* **Parts of the exercise**:
[1] Please revise the stretch of the Mavericks review from "If you want" through "and small computer.", changing "motorcycle" to "bicycle".
[2] Pick up the Mavericks review after its final sentence and continue it.

If you want the usual “look how great Mavericks is on the latest hardware!” kind of review, go to the big blog sites. I’m reviewing Mavericks or OS 10.9 on the kind of machine many users would — an older laptop, in this case a late 2010 13″ MacBook Air with 128gb SSD and 4gb RAM. It’s the kind of machine people might have rushed out to buy because it was the thinnest, lightest, and hippest laptop of the time. My wife bought me one because I liked my iPad so much, and I travel by motorcycle a lot, requiring a lightweight and small computer.
I heard OS X Mavericks was going to be free (at least yesterday) for download, so I backed up my data to an external drive and went for it. The download took 32 minutes on Comcast’s “Blast” internet (I’m pulling about 57-59Mb/s) for slightly more than 5gb. It took another 25 minutes for the OS to load and come up. Sign up is quick, but Mavericks forces you to create a new user profile for the computer — this caused some trouble as the new profile had all the admin privileges, so when I deleted it, I had to call Apple and have them help to repair my rights on the machine, as I could access the external drive. Your old profile will still be there, complete with all your files, settings, etc.
Now for the performance: Battery life is supposed to be much improved with the new OS. I did a couple of battery tests over the last day. The first showed a sharply reduced battery life, but I finally bothered to check and found it had been doing a 64gb backup through the first test, and was burning up the airwaves with the wifi transmitter. Even then, I got about 4 hours on the charge with moderate use. Today, I fired it up and did a usual work morning. Here’s how it looked.
Over two hours, with the screen at 40% brightness, bluetooth off, wifi up and running a few tabs on Chrome, six Pages files open, mail up and running, the calculator, and notes open, Caffeine, a temp monitor and Sophos running in the background, I averaged about 4 minutes/1% of battery power, or a battery life of roughly seven hours. This is right about where the old Air was running under a similar load. The battery usage doubles if you have Flash intensive sites or iTunes streaming a movie, which is about what I was seeing with Mountain Lion.

* **Information supplied**:
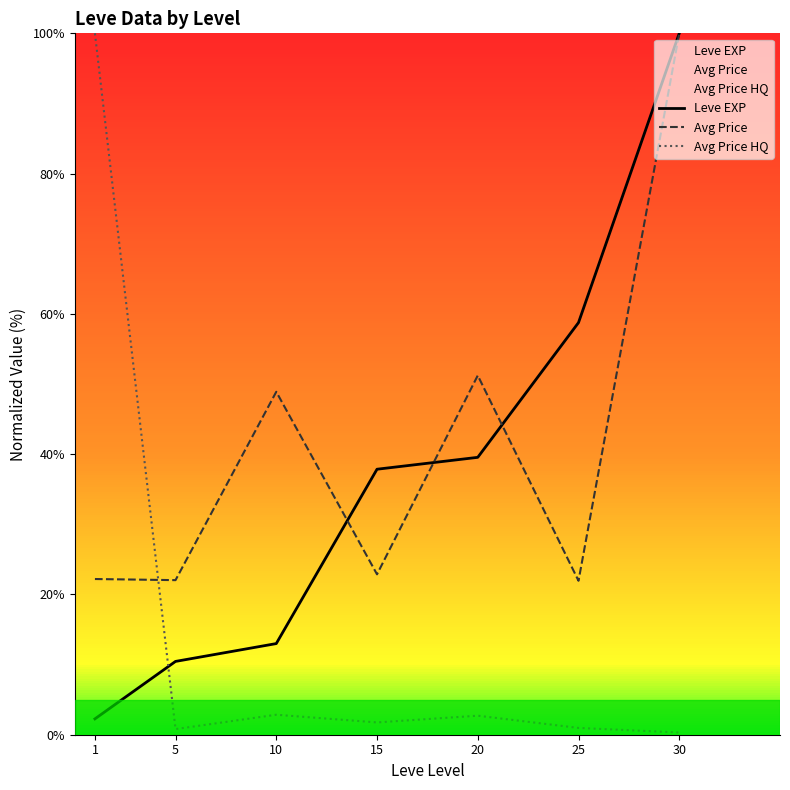

Is it true that Avg Price HQ equals 0.8 at 5?

True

* **Solved problems**:
[1]
If you want the usual “look how great Mavericks is on the latest hardware!” kind of review, go to the big blog sites. I’m reviewing Mavericks or OS 10.9 on the kind of machine many users would — an older laptop, in this case a late 2010 13″ MacBook Air with 128gb SSD and 4gb RAM. It’s the kind of machine people might have rushed out to buy because it was the thinnest, lightest, and hippest laptop of the time. My wife bought me one because I liked my iPad so much, and I travel by bicycle a lot, requiring a lightweight and small computer.

[2]
So, no — you won’t get better battery life on an older machine, but you won’t see a measurable drop, either.
Heat and the screaming fans of doom was a feature that Mountain Lion brought to my Air. During the first battery test with the backup running, the internet seeing mild use, I was running between 150-190F, about 50F higher than usual. I would only see temps like this when I was ripping a CD or DVD under Mountain Lion. I was worried this would be the normal operating temperature (not good, and not just for the loud fan action.) The next day, after a rest, the Air was running at about 80/80F on the processors. I opened email and Chrome running up to five tabs, some with Flash. The temperature peaked at 169/175F with Daily Caller and other Flash intensive sites up and running. It dropped to 124/133F after a few minutes, once the Flash-enabled sites were closed. With the load mentioned for the battery test, the temp spiked at 117/129F and sat at 109/109F most of the time. So, Mavericks seems to run cooler for most tasks than Mountain Lion — but under any load, the heat spikes faster and seems to hold longer.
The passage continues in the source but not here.